▸ ACTION ITEM: Write the data out again, matching every line exactly.

Collected data:

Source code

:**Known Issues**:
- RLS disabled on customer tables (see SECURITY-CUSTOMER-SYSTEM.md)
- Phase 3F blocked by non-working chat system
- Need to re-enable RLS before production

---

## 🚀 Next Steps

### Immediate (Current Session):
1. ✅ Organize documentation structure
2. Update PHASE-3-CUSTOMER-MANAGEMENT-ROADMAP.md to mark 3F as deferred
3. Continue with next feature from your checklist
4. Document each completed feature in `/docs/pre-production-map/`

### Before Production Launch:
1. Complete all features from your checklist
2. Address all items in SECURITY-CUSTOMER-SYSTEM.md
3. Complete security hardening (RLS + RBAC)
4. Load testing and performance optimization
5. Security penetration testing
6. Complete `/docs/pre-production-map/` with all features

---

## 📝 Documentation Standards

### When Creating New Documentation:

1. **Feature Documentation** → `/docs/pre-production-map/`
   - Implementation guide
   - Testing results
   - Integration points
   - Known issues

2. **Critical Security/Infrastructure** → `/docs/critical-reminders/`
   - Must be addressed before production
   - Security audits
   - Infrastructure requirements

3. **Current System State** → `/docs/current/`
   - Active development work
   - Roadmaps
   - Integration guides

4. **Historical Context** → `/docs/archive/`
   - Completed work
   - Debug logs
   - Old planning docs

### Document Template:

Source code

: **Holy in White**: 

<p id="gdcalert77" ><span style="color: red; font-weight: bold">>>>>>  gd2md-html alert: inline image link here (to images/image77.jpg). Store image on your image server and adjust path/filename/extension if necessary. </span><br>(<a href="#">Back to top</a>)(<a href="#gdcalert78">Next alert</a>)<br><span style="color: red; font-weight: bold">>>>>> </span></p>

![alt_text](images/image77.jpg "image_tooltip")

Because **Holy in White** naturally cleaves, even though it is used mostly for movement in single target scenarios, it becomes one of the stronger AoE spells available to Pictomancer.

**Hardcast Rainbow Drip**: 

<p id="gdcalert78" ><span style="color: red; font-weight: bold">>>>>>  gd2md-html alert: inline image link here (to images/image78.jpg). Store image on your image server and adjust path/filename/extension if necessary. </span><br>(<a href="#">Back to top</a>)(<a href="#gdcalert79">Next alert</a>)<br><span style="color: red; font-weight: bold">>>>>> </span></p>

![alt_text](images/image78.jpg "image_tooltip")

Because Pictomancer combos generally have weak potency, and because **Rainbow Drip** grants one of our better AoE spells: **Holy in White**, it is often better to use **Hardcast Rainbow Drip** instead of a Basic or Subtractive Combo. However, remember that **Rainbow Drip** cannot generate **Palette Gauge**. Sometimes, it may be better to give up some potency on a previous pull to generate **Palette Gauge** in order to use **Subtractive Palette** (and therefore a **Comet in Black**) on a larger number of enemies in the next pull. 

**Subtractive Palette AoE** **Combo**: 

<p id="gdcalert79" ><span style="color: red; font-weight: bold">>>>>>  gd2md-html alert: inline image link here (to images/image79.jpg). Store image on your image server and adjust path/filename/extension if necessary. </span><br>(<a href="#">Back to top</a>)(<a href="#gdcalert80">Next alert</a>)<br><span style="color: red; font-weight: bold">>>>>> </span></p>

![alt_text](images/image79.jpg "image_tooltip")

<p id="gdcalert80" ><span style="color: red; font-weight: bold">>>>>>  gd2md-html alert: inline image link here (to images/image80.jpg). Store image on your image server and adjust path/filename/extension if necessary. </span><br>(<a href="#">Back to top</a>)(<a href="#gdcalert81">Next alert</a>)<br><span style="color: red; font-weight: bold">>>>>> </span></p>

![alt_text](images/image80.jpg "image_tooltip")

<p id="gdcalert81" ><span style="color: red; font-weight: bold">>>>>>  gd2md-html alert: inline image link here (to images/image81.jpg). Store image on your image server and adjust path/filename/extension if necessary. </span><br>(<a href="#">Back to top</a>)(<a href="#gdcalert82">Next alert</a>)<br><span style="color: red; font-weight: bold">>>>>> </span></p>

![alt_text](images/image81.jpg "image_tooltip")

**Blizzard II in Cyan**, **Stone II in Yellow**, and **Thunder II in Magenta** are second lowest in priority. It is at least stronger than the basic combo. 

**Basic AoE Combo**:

▸ YOUR SOLUTION:
Source code

:**Known Issues**:
- RLS disabled on customer tables (see SECURITY-CUSTOMER-SYSTEM.md)
- Phase 3F blocked by non-working chat system
- Need to re-enable RLS before production

---

## 🚀 Next Steps

### Immediate (Current Session):
1. ✅ Organize documentation structure
2. Update PHASE-3-CUSTOMER-MANAGEMENT-ROADMAP.md to mark 3F as deferred
3. Continue with next feature from your checklist
4. Document each completed feature in `/docs/pre-production-map/`

### Before Production Launch:
1. Complete all features from your checklist
2. Address all items in SECURITY-CUSTOMER-SYSTEM.md
3. Complete security hardening (RLS + RBAC)
4. Load testing and performance optimization
5. Security penetration testing
6. Complete `/docs/pre-production-map/` with all features

---

## 📝 Documentation Standards

### When Creating New Documentation:

1. **Feature Documentation** → `/docs/pre-production-map/`
   - Implementation guide
   - Testing results
   - Integration points
   - Known issues

2. **Critical Security/Infrastructure** → `/docs/critical-reminders/`
   - Must be addressed before production
   - Security audits
   - Infrastructure requirements

3. **Current System State** → `/docs/current/`
   - Active development work
   - Roadmaps
   - Integration guides

4. **Historical Context** → `/docs/archive/`
   - Completed work
   - Debug logs
   - Old planning docs

### Document Template:

Source code

: **Holy in White**: 

<p id="gdcalert77" ><span style="color: red; font-weight: bold">>>>>>  gd2md-html alert: inline image link here (to images/image77.jpg). Store image on your image server and adjust path/filename/extension if necessary. </span><br>(<a href="#">Back to top</a>)(<a href="#gdcalert78">Next alert</a>)<br><span style="color: red; font-weight: bold">>>>>> </span></p>

![alt_text](images/image77.jpg "image_tooltip")

Because **Holy in White** naturally cleaves, even though it is used mostly for movement in single target scenarios, it becomes one of the stronger AoE spells available to Pictomancer.

**Hardcast Rainbow Drip**: 

<p id="gdcalert78" ><span style="color: red; font-weight: bold">>>>>>  gd2md-html alert: inline image link here (to images/image78.jpg). Store image on your image server and adjust path/filename/extension if necessary. </span><br>(<a href="#">Back to top</a>)(<a href="#gdcalert79">Next alert</a>)<br><span style="color: red; font-weight: bold">>>>>> </span></p>

![alt_text](images/image78.jpg "image_tooltip")

Because Pictomancer combos generally have weak potency, and because **Rainbow Drip** grants one of our better AoE spells: **Holy in White**, it is often better to use **Hardcast Rainbow Drip** instead of a Basic or Subtractive Combo. However, remember that **Rainbow Drip** cannot generate **Palette Gauge**. Sometimes, it may be better to give up some potency on a previous pull to generate **Palette Gauge** in order to use **Subtractive Palette** (and therefore a **Comet in Black**) on a larger number of enemies in the next pull. 

**Subtractive Palette AoE** **Combo**: 

<p id="gdcalert79" ><span style="color: red; font-weight: bold">>>>>>  gd2md-html alert: inline image link here (to images/image79.jpg). Store image on your image server and adjust path/filename/extension if necessary. </span><br>(<a href="#">Back to top</a>)(<a href="#gdcalert80">Next alert</a>)<br><span style="color: red; font-weight: bold">>>>>> </span></p>

![alt_text](images/image79.jpg "image_tooltip")

<p id="gdcalert80" ><span style="color: red; font-weight: bold">>>>>>  gd2md-html alert: inline image link here (to images/image80.jpg). Store image on your image server and adjust path/filename/extension if necessary. </span><br>(<a href="#">Back to top</a>)(<a href="#gdcalert81">Next alert</a>)<br><span style="color: red; font-weight: bold">>>>>> </span></p>

![alt_text](images/image80.jpg "image_tooltip")

<p id="gdcalert81" ><span style="color: red; font-weight: bold">>>>>>  gd2md-html alert: inline image link here (to images/image81.jpg). Store image on your image server and adjust path/filename/extension if necessary. </span><br>(<a href="#">Back to top</a>)(<a href="#gdcalert82">Next alert</a>)<br><span style="color: red; font-weight: bold">>>>>> </span></p>

![alt_text](images/image81.jpg "image_tooltip")

**Blizzard II in Cyan**, **Stone II in Yellow**, and **Thunder II in Magenta** are second lowest in priority. It is at least stronger than the basic combo. 

**Basic AoE Combo**:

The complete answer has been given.